## RECORDS SUPPLIED

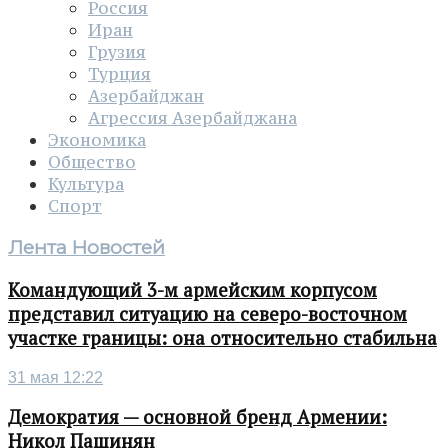
Россия
Иран
Грузия
Турция
Азербайджан
Агрессия Азербайджана
Экономика
Общество
Культура
Спорт
Лента Новостей
Командующий 3-м армейским корпусом
представил ситуацию на северо-восточном
участке границы: она относительно стабильна
31 мая 12:22
Демократия — основной бренд Армении:
Никол Пашинян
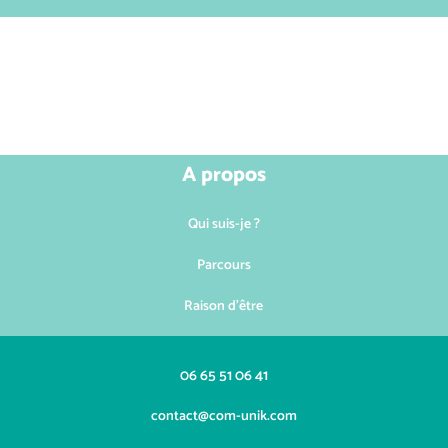
A propos
Qui suis-je ?
Parcours
Raison d'être
06 65 51 06 41
contact@com-unik.com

## GOAL OF THE EXERCISE
From the line with "31 мая 12:22" to the final line of the entries above, reproduce each line exactly and nothing else; the pictures stay out.

## FINAL ANSWER
31 мая 12:22
Демократия — основной бренд Армении:
Никол Пашинян
A propos
Qui suis-je ?
Parcours
Raison d'être
06 65 51 06 41
contact@com-unik.com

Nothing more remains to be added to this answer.